The minority opinions of Justice Ravinder Bhat and former Chief Justice UU Lalit in the case relating to the quota for the economically weaker sections said the view of the majority judgement has a “direct bearing” on the outcome of the Tamil Nadu case. These two judges, however, did not give a finding on the 50% issue.

On the other hand, several legal experts believe that the judgement does not change the law in any way. “This judgement has basically said that the 50% ceiling is not rigid,” said G Mohan Gopal, constitutional law expert and one of the lawyers who appeared in the economically weaker sections’ case. “In that way, it is adopting the same approach as Indra Sawhney.”

Alok Prasanna Kumar, senior resident fellow at the legal think tank, Vidhi Centre for Legal Policy also believes that the judgement does not impact any pending litigation on the 50% ceiling.

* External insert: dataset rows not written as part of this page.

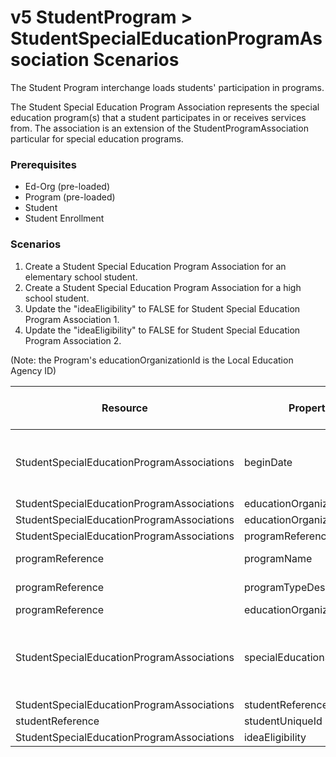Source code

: # v5 StudentProgram > StudentSpecialEducationProgramAssociation Scenarios

The Student Program interchange loads students' participation in programs.

The Student Special Education Program Association represents the special
education program(s) that a student participates in or receives services from.
The association is an extension of the StudentProgramAssociation particular for
special education programs.

### Prerequisites

- Ed-Org (pre-loaded)
- Program (pre-loaded)
- Student
- Student Enrollment

### Scenarios

1. Create a Student Special Education Program Association for an elementary
   school student.
2. Create a Student Special Education Program Association for a high school
   student.
3. Update the "ideaEligibility" to FALSE for Student Special Education Program
   Association 1.
4. Update the "ideaEligibility" to FALSE for Student Special Education Program
   Association 2.

(Note: the Program's educationOrganizationId is the Local Education Agency ID)

| Resource                                   | Property Name                     | Is Collection | Data Type                         | Required / Optional | Scenario 1 <br/>POST                        | Scenario 2 <br/>POST                          | Scenario 3 <br/>PUT                         | Scenario 4 <br/>PUT                           |
| ------------------------------------------ | --------------------------------- | ------------- | --------------------------------- | ------------------- | ------------------------------------------- | --------------------------------------------- | ------------------------------------------- | --------------------------------------------- |
| StudentSpecialEducationProgramAssociations | beginDate                         | FALSE         | date                              | REQUIRED            | 8/23/<br/>`<br/>[Current School Year]<br/>` | 8/23/<br/>`<br/>[Current School Year]<br/>`   | 8/23/<br/>`<br/>[Current School Year]<br/>` | 8/23/<br/>`<br/>[Current School Year]<br/>`   |
| StudentSpecialEducationProgramAssociations | educationOrganizationReference    | FALSE         | educationOrganizationReference    | REQUIRED            |                                             |                                               |                                             |                                               |
| StudentSpecialEducationProgramAssociations | educationOrganizationId           | FALSE         | integer                           | REQUIRED            | 255901                                      | 255901                                        | 255901                                      | 255901                                        |
| StudentSpecialEducationProgramAssociations | programReference                  | FALSE         | programReference                  | REQUIRED            |                                             |                                               |                                             |                                               |
| programReference                           | programName                       | FALSE         | string                            | REQUIRED            | Special Education                           | Special Education                             | Special Education                           | Special Education                             |
| programReference                           | programTypeDescriptor             | FALSE         | programTypeDescriptor             | REQUIRED            | Special Education                           | Special Education                             | Special Education                           | Special Education                             |
| programReference                           | educationOrganizationId           | FALSE         | integer                           | REQUIRED            | 255901                                      | 255901                                        | 255901                                      | 255901                                        |
| StudentSpecialEducationProgramAssociations | specialEducationSettingDescriptor | FALSE         | specialEducationSettingDescriptor | REQUIRED            | Inside regular class 80% or more of the day | Inside regular class less than 40% of the day | Inside regular class 80% or more of the day | Inside regular class less than 40% of the day |
| StudentSpecialEducationProgramAssociations | studentReference                  | FALSE         | studentReference                  | REQUIRED            |                                             |                                               |                                             |                                               |
| studentReference                           | studentUniqueId                   | FALSE         | string                            | REQUIRED            | 111111                                      | 222222                                        | 111111                                      | 222222                                        |
| StudentSpecialEducationProgramAssociations | ideaEligibility                   | FALSE         | boolean                           | REQUIRED            | TRUE                                        | TRUE                                          | **FALSE**                                   | **FALSE**                                     |
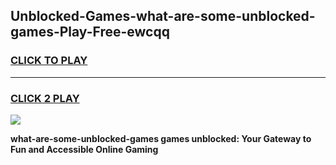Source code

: 
## Unblocked-Games-what-are-some-unblocked-games-Play-Free-ewcqq
<h3>
<a href="https://premium76.site?title=what-are-some-unblocked-games&ref=15A">CLICK TO PLAY</a></h3>
<hr>

<h3>
<a href="https://premium76.site?title=what-are-some-unblocked-games&ref=15A">CLICK 2 PLAY</a>
  
</h3>

<a href="https://premium76.site?title=what-are-some-unblocked-games&ref=15A"><img src="https://clearcache.store/games.png"></a>


**what-are-some-unblocked-games games unblocked: Your Gateway to Fun and Accessible Online Gaming**
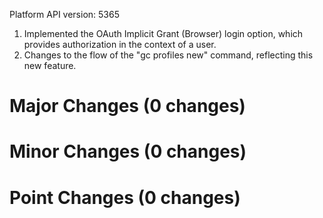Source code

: Platform API version: 5365


1. Implemented the OAuth Implicit Grant (Browser) login option, which provides authorization in the context of a user. 
2. Changes to the flow of the "gc profiles new" command, reflecting this new feature. 

# Major Changes (0 changes)


# Minor Changes (0 changes)


# Point Changes (0 changes)
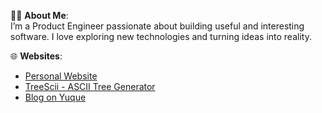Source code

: 👨‍💻 **About Me**:  
I’m a Product Engineer passionate about building useful and interesting software. I love exploring new technologies and turning ideas into reality.

🌐 **Websites**:  
- [Personal Website](https://www.unimelb.top/)  
- [TreeScii - ASCII Tree Generator](https://ascii-tree.mirotoys.com/)  
- [Blog on Yuque](https://www.yuque.com/mirrorgo/blog)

“They [the court] have only set a de-minimis [lacking significance] threshold,” he said, referring to how this judgement only says that crossing the 50% limit is not violative of the basic structure by itself. “However, the law [such as that in Tamil Nadu] will still have to be tested on its own merit.”

It did not mean, he added, that state laws that bring in new quotas are automatically immune from being tested on the basic structure doctrine.

Protest march in Mumbai for reservations for the Maratha community. Credit: PTI

Only a caste quota cap?

The judgement on the quota for the economically weaker sections, in fact, might have established that the 50% cap only applies to earlier caste-based quotas and not to new forms of affirmative action based on income. “Indra Sawhney was on 15(4) and 16(4) – reservations for SCs, STs and backward classes,” Gopal said. “But EWS reservation is under the entirely new 2019 provisions of the Constitution which did not exist in the Constitution when Indra Sawhney was decided.”

Said Anup Surendranath, professor of law at National Law University, Delhi, “The judgement says that it is okay to go beyond the 50% limit if it is non-Scheduled Caste, Scheduled Tribe or Other Backward Classes reservation.”

The judgement notes that “the ceiling limit of fifty per cent...applies only to the reservations envisaged by Articles 15(4), 15(5) and 16(4)”.

Thus, this judgement may allow for the passing of new quotas that are not based on caste, experts believe. “It may now open up a way to get around the 50% ceiling by saying that the criteria [for reservation] is not caste-based,” Surendranath said.

This brings a range of questions, he believed, such as how different kinds of vertical and horizontal reservations will interact with each other. “Reservations for women, transgenders, religious and linguistic minorities, etc. are all going to raise important constitutional questions in the times ahead,” Surendranath added.